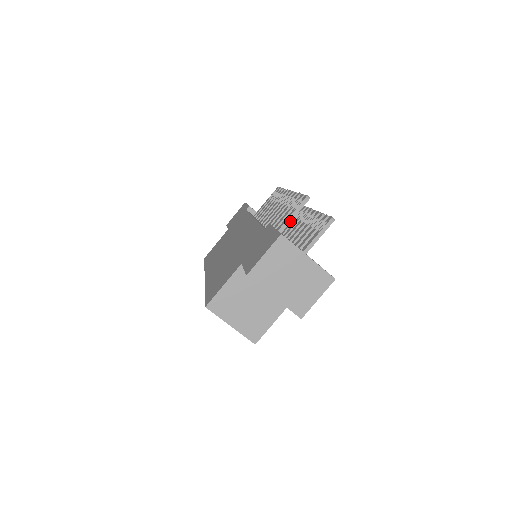
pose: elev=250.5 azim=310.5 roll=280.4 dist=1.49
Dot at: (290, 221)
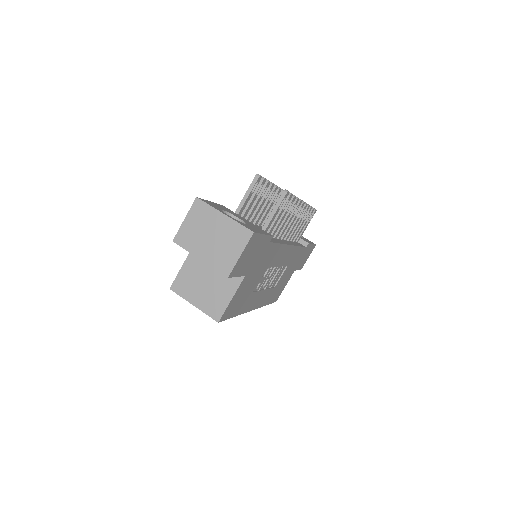
Dot at: (245, 201)
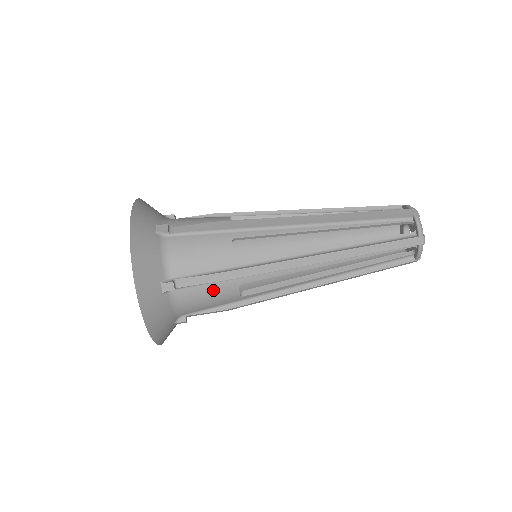
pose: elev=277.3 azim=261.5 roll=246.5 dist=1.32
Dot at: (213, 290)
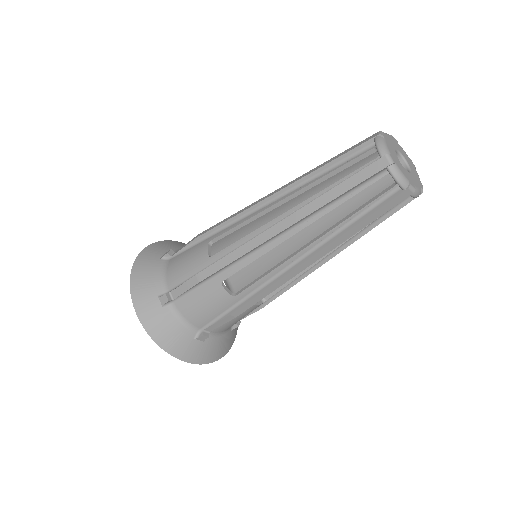
Dot at: occluded
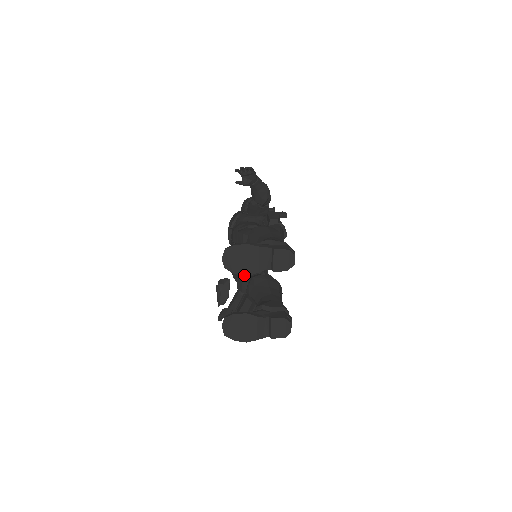
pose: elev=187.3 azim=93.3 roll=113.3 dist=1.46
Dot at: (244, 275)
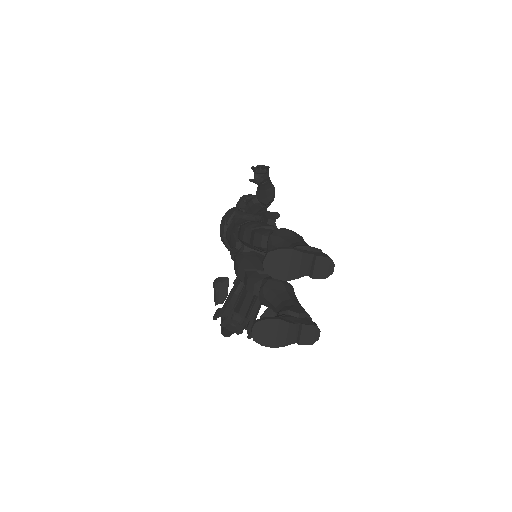
Dot at: (283, 280)
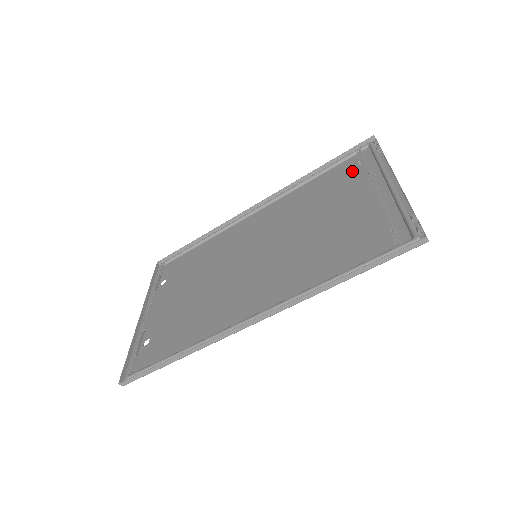
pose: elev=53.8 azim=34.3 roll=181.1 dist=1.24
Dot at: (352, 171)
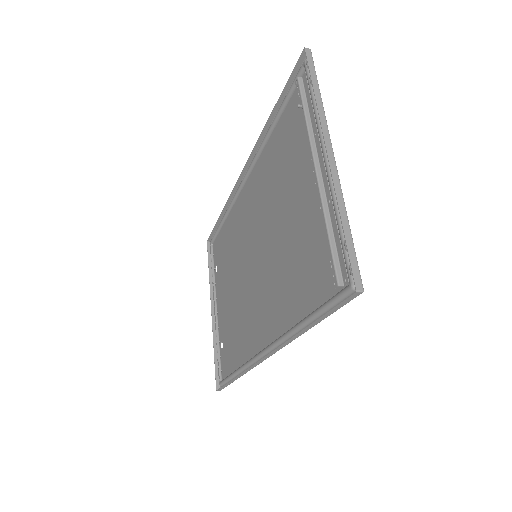
Dot at: (298, 121)
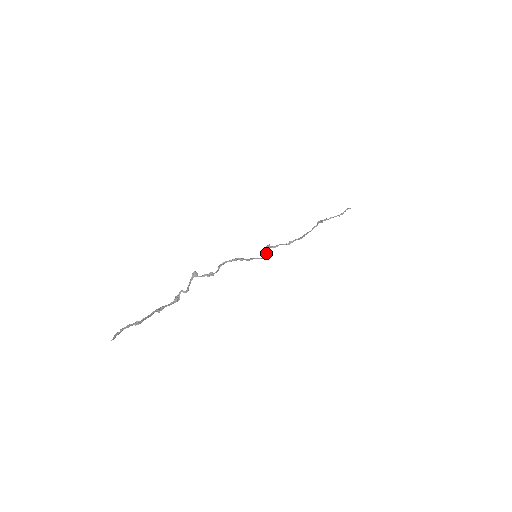
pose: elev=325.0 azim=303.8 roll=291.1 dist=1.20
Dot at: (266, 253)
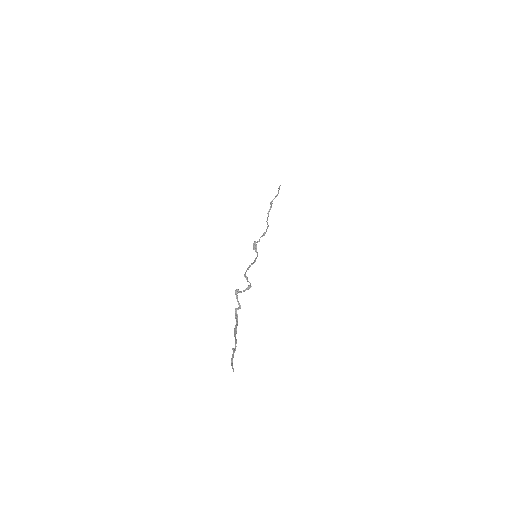
Dot at: (256, 249)
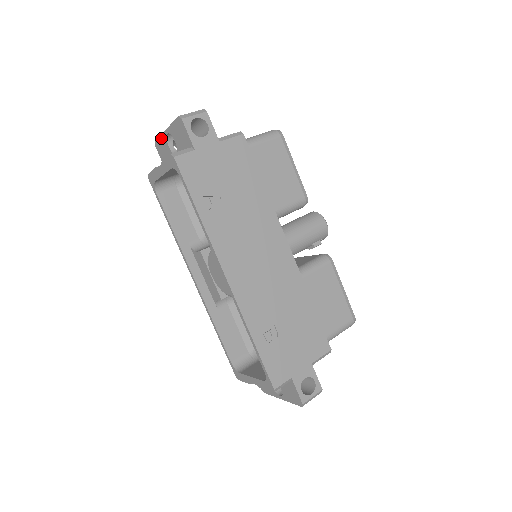
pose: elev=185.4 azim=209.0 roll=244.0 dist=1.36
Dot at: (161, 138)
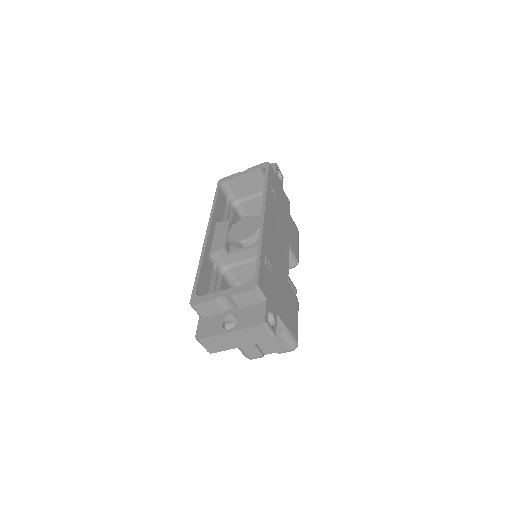
Dot at: occluded
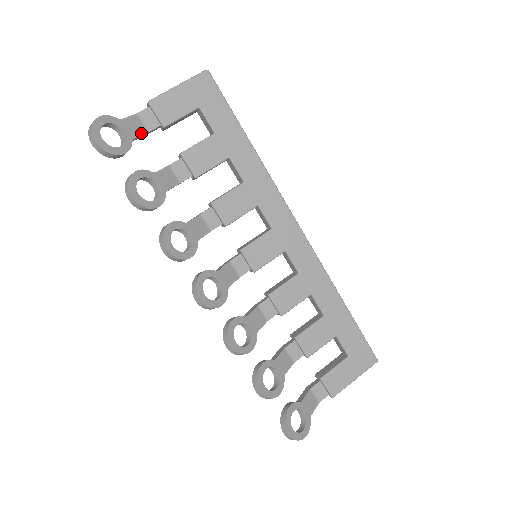
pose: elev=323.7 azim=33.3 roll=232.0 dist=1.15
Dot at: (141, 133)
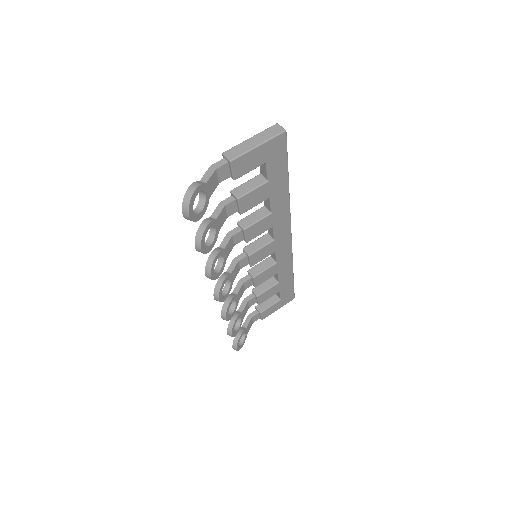
Dot at: (215, 187)
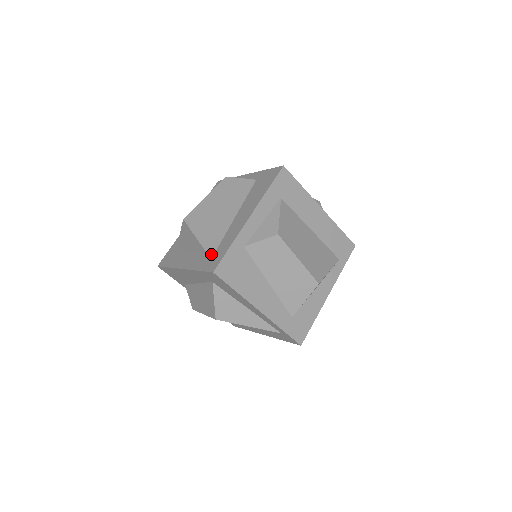
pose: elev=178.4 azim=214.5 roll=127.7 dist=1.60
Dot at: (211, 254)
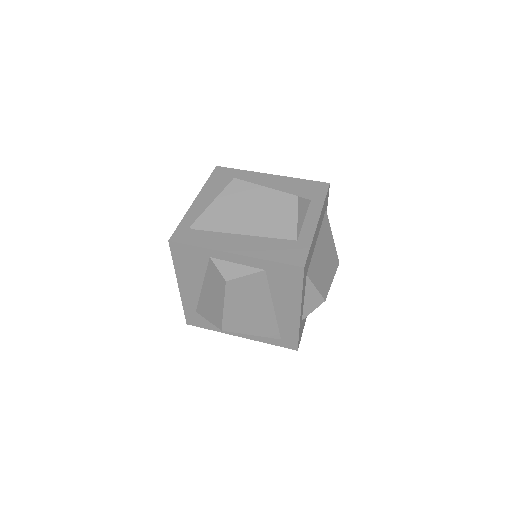
Dot at: (278, 337)
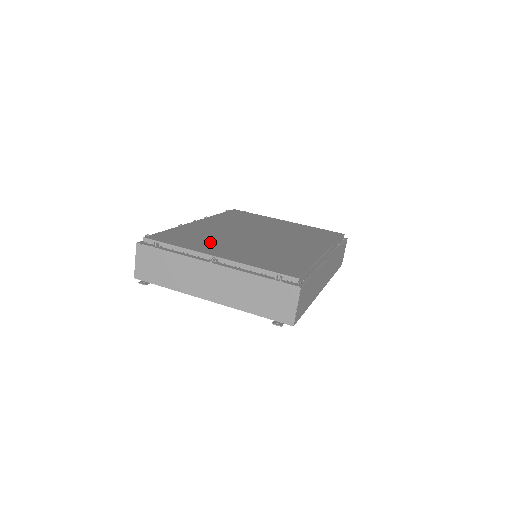
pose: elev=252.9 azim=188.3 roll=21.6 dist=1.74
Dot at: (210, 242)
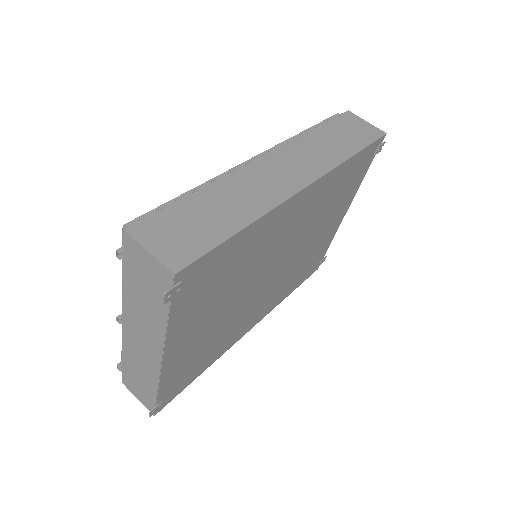
Dot at: occluded
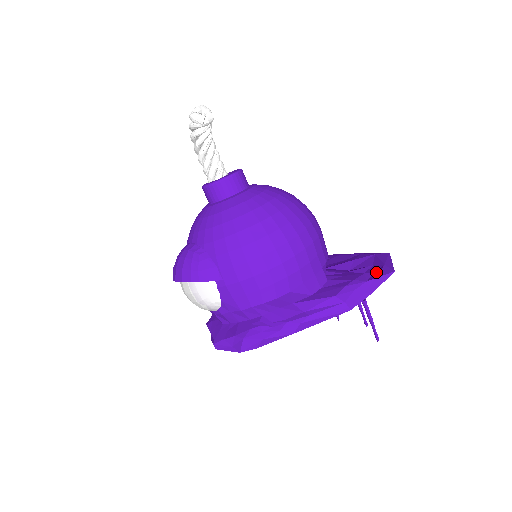
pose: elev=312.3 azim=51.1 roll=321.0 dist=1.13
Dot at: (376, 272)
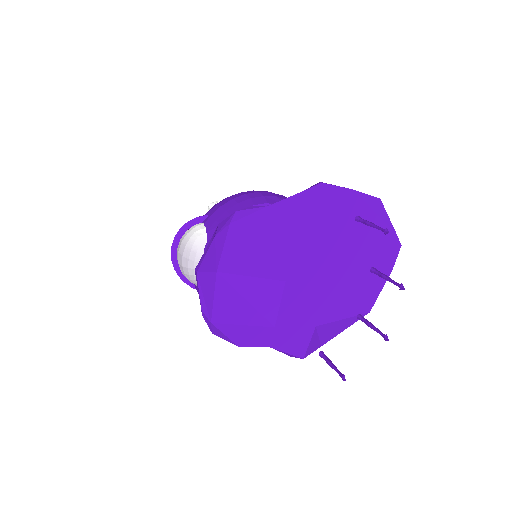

######

=== Problem statement ===
Copy out every one of the lines above word for word, omitting the pictures.

=== Solution to the exercise ===
pose: elev=250.5 azim=310.5 roll=280.4 dist=1.49
Dot at: (290, 221)
Dot at: (245, 201)
pose: elev=277.3 azim=261.5 roll=246.5 dist=1.32
Dot at: (213, 290)
Dot at: occluded
pose: elev=187.3 azim=93.3 roll=113.3 dist=1.46
Dot at: (244, 275)
Dot at: (283, 280)
pose: elev=53.8 azim=34.3 roll=181.1 dist=1.24
Dot at: (352, 171)
Dot at: (298, 121)
pose: elev=325.0 azim=303.8 roll=291.1 dist=1.20
Dot at: (266, 253)
Dot at: (256, 249)
pose: elev=185.4 azim=209.0 roll=244.0 dist=1.36
Dot at: (161, 138)
Dot at: occluded
pose: elev=323.7 azim=33.3 roll=232.0 dist=1.15
Dot at: (141, 133)
Dot at: (215, 187)
pose: elev=178.4 azim=214.5 roll=127.7 dist=1.60
Dot at: (211, 254)
Dot at: (278, 337)
pose: elev=252.9 azim=188.3 roll=21.6 dist=1.74
Dot at: (210, 242)
Dot at: occluded
pose: elev=312.3 azim=51.1 roll=321.0 dist=1.13
Dot at: (376, 272)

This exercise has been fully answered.